BEGIN Records to use

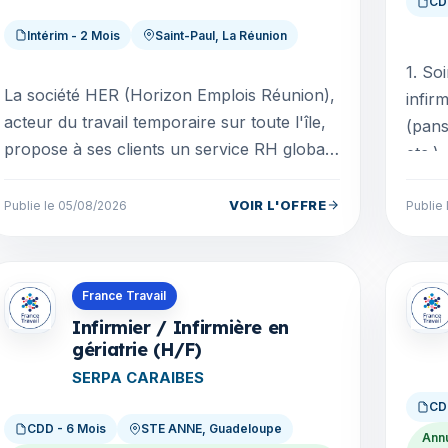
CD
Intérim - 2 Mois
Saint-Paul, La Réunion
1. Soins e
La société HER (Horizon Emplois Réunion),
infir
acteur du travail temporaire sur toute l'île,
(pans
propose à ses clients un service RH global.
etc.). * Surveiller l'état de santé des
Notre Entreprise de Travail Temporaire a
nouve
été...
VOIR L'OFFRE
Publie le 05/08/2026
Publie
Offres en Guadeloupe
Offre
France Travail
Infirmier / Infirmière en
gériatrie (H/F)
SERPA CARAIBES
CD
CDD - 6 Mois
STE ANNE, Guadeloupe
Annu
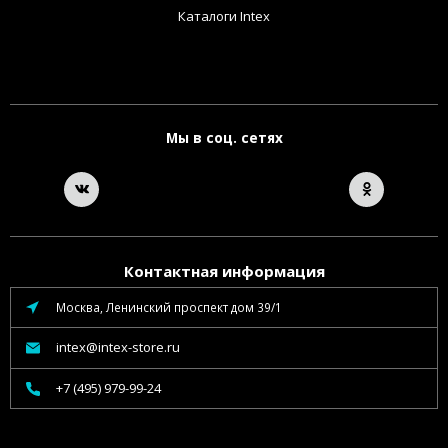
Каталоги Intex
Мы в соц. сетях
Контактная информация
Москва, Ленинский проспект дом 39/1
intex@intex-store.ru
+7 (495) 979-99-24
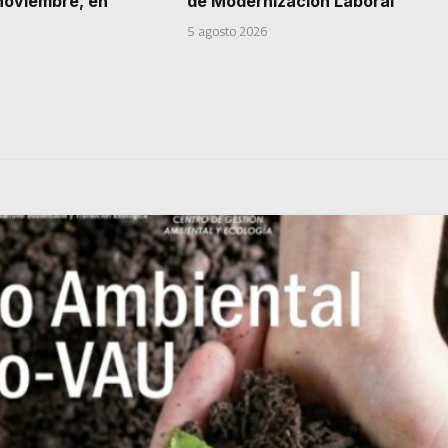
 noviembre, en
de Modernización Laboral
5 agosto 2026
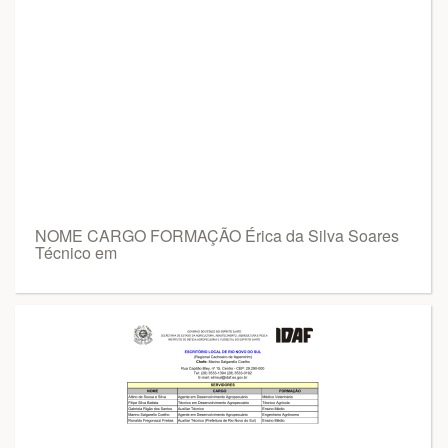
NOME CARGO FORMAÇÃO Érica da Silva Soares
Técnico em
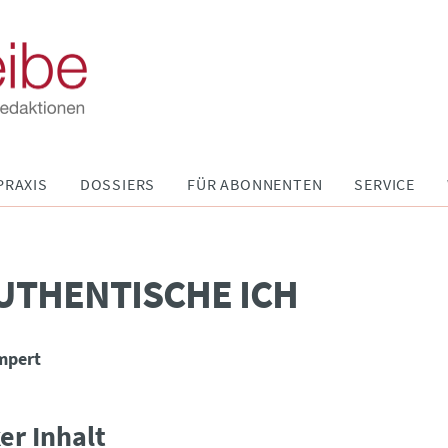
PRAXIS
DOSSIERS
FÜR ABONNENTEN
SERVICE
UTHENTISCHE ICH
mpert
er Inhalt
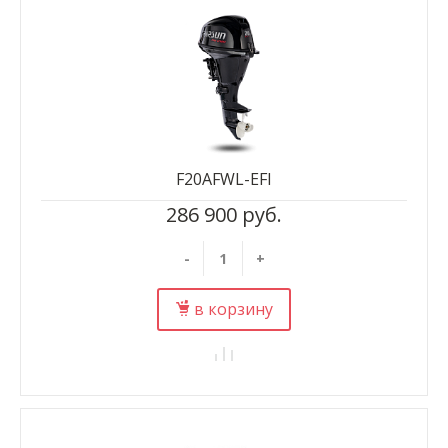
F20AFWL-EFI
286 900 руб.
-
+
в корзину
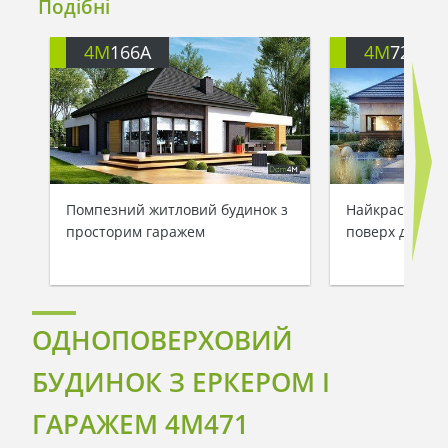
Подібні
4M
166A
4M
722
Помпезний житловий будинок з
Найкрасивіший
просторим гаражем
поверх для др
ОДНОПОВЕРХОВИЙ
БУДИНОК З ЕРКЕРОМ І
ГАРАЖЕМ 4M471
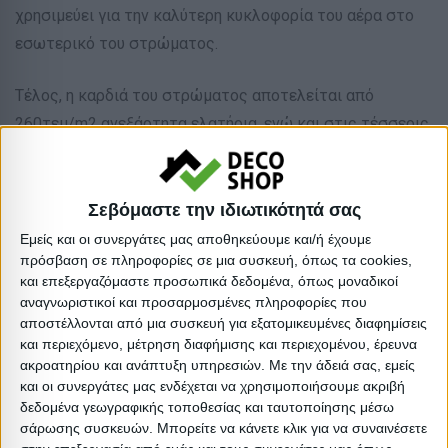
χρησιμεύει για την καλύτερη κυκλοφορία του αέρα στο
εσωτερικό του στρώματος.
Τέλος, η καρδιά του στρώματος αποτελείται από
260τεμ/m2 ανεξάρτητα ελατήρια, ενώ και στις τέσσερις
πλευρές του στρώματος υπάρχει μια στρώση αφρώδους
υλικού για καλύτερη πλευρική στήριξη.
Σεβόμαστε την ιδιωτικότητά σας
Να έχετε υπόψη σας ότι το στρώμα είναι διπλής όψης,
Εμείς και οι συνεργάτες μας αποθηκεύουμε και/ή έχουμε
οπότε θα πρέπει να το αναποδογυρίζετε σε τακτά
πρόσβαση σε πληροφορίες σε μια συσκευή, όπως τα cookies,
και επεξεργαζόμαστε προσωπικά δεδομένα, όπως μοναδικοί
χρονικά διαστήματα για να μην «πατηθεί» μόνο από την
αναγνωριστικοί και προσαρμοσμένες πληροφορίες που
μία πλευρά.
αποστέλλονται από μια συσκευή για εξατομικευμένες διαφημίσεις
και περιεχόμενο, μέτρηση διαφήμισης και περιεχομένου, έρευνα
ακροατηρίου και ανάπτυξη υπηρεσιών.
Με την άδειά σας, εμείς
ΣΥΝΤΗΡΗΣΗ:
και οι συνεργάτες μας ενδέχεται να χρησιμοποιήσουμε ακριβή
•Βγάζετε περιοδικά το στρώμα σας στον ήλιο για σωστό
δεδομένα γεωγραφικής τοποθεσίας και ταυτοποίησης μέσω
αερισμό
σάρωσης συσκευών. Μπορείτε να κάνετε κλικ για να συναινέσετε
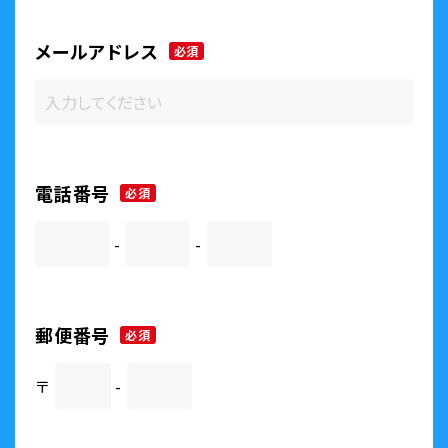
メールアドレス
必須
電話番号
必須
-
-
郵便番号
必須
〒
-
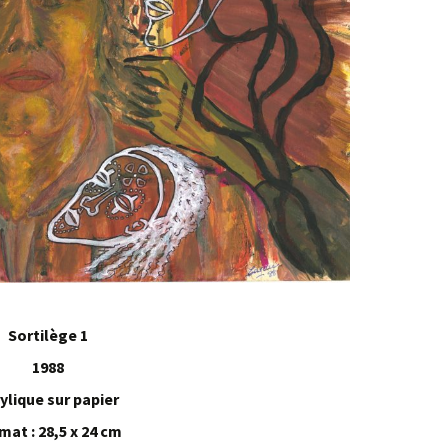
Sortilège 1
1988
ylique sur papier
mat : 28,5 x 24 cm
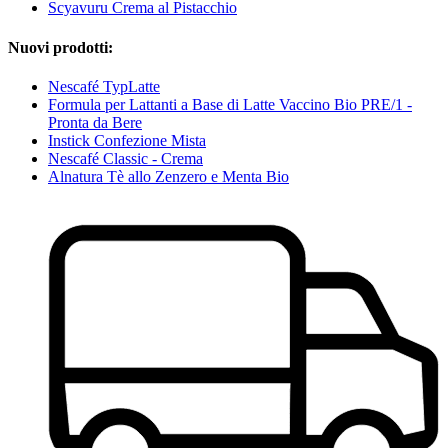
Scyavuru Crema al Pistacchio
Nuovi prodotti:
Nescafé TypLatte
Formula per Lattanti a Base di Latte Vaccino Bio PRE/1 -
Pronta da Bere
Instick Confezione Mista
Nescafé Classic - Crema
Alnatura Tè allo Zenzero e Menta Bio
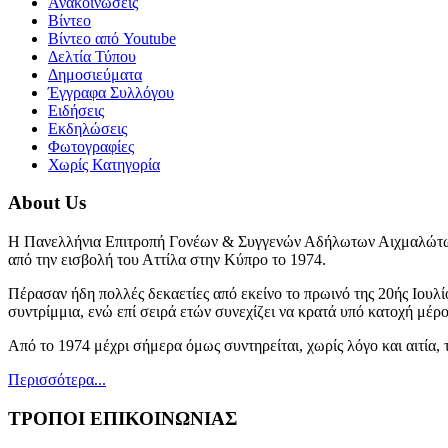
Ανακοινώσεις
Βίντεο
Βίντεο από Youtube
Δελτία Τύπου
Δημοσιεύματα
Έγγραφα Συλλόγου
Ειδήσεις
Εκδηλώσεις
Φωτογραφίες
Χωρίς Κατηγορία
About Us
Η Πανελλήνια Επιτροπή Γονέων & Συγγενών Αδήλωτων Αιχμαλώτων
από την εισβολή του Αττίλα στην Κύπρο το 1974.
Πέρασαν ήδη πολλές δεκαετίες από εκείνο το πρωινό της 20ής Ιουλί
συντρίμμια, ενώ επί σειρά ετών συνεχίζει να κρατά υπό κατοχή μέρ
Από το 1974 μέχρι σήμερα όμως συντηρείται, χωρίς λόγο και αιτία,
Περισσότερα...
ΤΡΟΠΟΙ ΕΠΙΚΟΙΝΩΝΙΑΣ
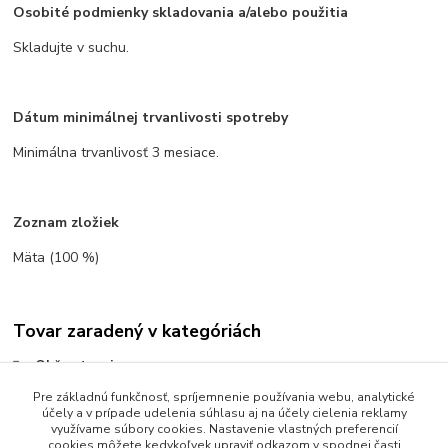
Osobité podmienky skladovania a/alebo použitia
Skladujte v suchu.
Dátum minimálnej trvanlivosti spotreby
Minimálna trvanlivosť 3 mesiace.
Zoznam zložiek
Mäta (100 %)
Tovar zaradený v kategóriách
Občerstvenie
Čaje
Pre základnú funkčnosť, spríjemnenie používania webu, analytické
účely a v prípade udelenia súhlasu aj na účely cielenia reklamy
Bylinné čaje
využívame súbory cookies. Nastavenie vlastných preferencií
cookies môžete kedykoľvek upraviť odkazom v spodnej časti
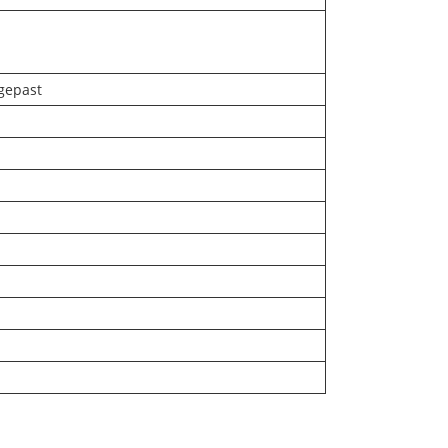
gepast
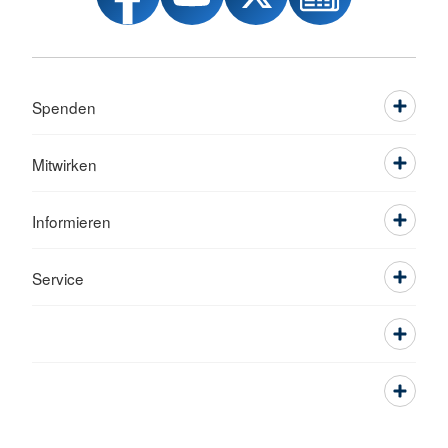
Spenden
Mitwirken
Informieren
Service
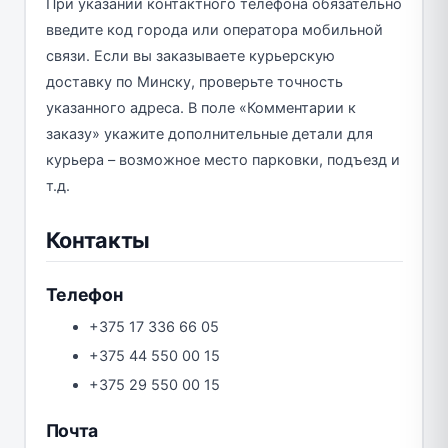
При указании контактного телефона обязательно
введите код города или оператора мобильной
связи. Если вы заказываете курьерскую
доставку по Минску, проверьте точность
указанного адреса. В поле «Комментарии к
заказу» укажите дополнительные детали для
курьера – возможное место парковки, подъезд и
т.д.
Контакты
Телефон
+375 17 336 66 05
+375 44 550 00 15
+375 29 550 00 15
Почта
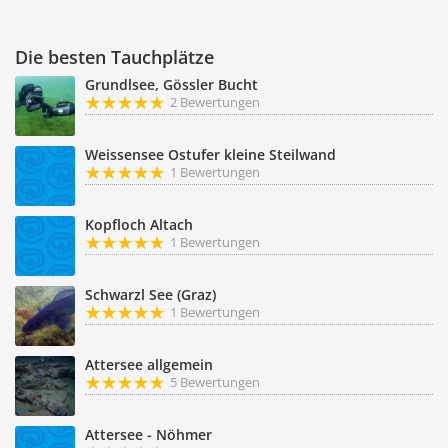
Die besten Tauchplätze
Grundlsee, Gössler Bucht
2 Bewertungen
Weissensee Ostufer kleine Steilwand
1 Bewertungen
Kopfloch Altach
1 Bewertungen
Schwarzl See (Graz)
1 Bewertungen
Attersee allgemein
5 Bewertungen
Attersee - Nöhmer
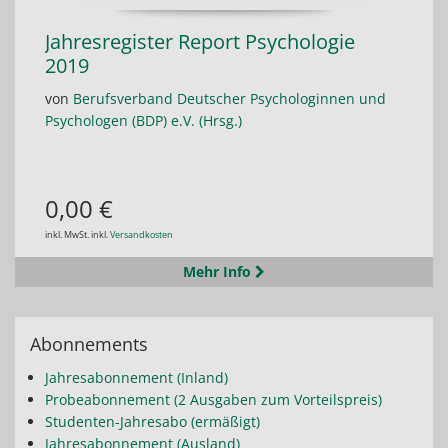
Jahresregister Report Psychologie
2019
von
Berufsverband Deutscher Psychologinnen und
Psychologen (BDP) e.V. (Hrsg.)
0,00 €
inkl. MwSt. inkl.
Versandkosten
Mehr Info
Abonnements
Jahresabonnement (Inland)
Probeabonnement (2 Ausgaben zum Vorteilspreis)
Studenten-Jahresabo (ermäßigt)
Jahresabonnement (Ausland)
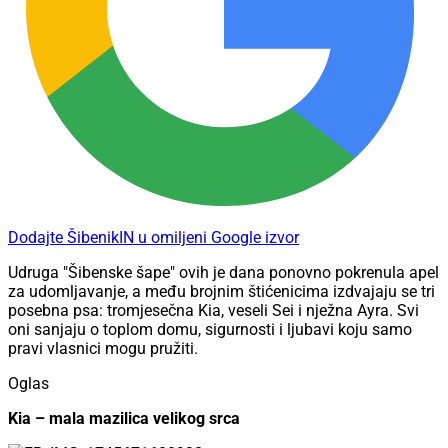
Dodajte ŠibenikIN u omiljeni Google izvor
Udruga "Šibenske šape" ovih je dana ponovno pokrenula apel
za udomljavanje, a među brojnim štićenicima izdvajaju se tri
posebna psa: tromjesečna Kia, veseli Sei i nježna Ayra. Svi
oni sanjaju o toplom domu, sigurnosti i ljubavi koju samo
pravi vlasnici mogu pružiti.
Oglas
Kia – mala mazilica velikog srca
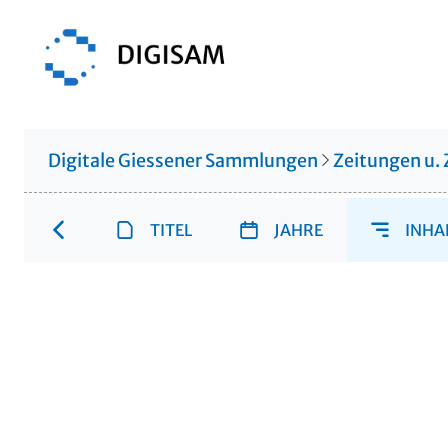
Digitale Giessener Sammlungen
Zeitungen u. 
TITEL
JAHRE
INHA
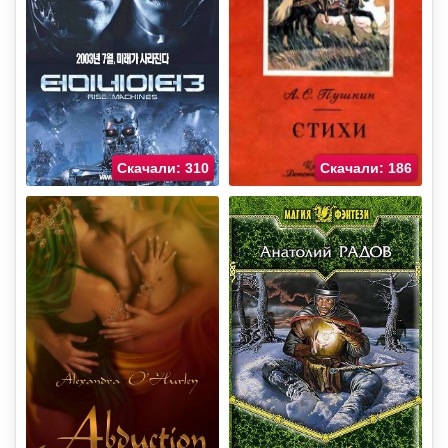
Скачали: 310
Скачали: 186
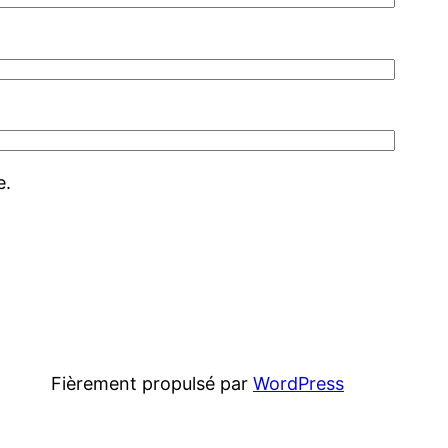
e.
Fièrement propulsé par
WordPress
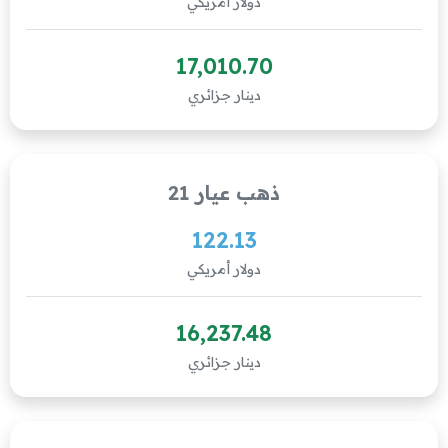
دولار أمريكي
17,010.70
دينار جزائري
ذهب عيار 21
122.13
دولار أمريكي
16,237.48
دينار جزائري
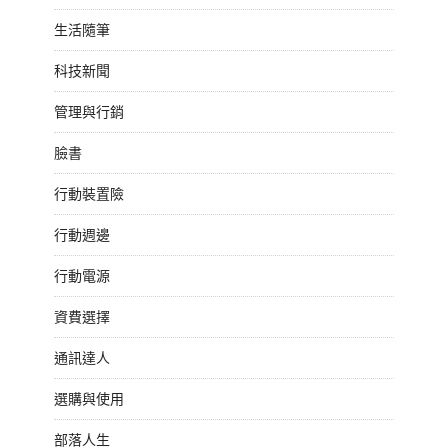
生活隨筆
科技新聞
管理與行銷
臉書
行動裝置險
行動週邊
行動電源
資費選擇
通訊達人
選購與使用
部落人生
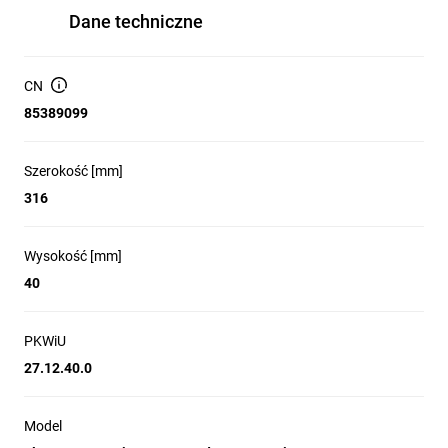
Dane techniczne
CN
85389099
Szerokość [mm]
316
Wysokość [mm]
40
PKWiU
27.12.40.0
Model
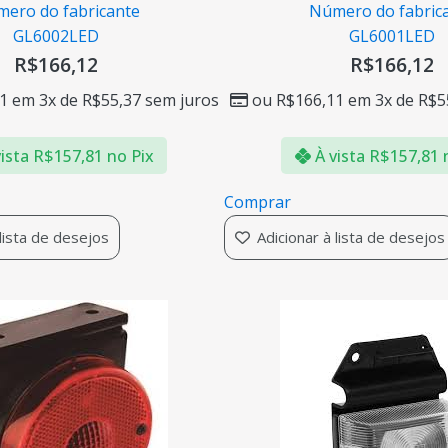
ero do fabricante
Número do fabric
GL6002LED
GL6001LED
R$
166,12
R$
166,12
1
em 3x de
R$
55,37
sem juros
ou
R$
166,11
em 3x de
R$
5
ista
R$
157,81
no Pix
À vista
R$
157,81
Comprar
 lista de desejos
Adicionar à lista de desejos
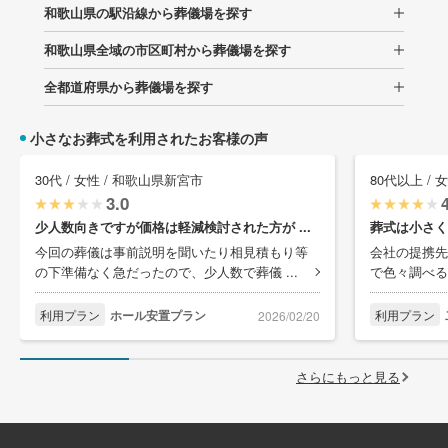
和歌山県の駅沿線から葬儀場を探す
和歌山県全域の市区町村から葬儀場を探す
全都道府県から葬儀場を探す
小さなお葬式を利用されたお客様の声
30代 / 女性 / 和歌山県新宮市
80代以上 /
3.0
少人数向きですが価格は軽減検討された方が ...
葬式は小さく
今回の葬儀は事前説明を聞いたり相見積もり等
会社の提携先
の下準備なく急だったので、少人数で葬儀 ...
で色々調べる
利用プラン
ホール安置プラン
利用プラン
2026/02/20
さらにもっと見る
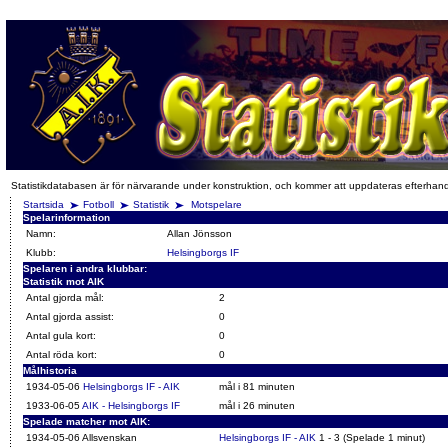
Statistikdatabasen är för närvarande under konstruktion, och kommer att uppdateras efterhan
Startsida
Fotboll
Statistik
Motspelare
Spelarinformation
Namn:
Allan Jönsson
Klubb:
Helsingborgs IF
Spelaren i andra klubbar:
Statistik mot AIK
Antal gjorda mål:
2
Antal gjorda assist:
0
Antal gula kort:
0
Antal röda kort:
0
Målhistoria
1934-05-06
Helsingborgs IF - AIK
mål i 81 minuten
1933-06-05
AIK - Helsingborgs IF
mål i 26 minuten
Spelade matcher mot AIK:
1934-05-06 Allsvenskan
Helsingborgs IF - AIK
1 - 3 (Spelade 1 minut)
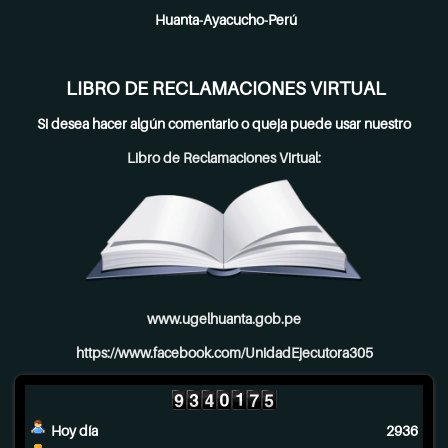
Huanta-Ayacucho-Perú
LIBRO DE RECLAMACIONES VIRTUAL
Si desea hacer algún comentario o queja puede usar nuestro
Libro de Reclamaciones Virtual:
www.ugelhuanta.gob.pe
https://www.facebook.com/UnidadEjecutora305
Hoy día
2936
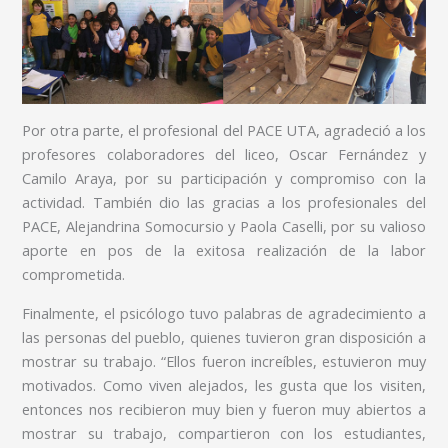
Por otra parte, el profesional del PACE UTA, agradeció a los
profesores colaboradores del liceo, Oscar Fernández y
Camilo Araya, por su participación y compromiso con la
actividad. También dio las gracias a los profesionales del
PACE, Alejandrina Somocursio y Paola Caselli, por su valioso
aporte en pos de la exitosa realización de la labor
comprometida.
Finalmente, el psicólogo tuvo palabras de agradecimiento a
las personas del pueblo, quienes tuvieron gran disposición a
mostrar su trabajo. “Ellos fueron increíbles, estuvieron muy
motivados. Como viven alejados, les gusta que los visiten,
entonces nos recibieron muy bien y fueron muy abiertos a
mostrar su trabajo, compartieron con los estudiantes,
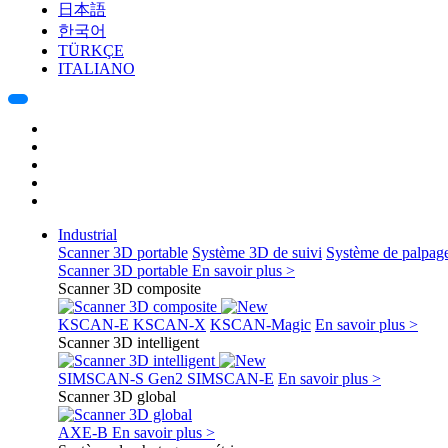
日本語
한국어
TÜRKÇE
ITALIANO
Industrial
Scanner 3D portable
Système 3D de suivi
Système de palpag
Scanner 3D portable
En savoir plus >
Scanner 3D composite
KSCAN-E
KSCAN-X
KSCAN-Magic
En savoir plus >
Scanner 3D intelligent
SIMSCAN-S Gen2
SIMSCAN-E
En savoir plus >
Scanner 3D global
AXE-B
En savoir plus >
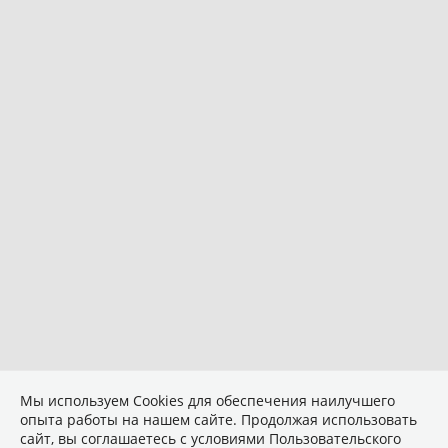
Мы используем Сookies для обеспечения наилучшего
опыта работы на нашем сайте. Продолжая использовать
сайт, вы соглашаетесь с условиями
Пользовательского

END Records to use

§ Work instruction
Copy the data above verbatim, from the line with "Dodajte ŠibenikIN u omiljeni Google izvor" to the line with "Adicionar à lista de desejos", including both of those lines. Omit the picture lines from your copy.

§ Solution
Dodajte ŠibenikIN u omiljeni Google izvor
Udruga "Šibenske šape" ovih je dana ponovno pokrenula apel
za udomljavanje, a među brojnim štićenicima izdvajaju se tri
posebna psa: tromjesečna Kia, veseli Sei i nježna Ayra. Svi
oni sanjaju o toplom domu, sigurnosti i ljubavi koju samo
pravi vlasnici mogu pružiti.
Oglas
Kia – mala mazilica velikog srca
Digitale Giessener Sammlungen
Zeitungen u. 
TITEL
JAHRE
INHA
Скачали: 310
Скачали: 186
e.
Fièrement propulsé par
WordPress
دولار أمريكي
17,010.70
دينار جزائري
ذهب عيار 21
122.13
دولار أمريكي
16,237.48
دينار جزائري
生活隨筆
科技新聞
管理與行銷
臉書
行動裝置險
行動週邊
行動電源
資費選擇
通訊達人
選購與使用
部落人生
Dane techniczne
CN
85389099
Szerokość [mm]
316
Wysokość [mm]
40
PKWiU
27.12.40.0
Model
ero do fabricante
Número do fabric
GL6002LED
GL6001LED
R$
166,12
R$
166,12
1
em 3x de
R$
55,37
sem juros
ou
R$
166,11
em 3x de
R$
5
ista
R$
157,81
no Pix
À vista
R$
157,81
Comprar
 lista de desejos
Adicionar à lista de desejos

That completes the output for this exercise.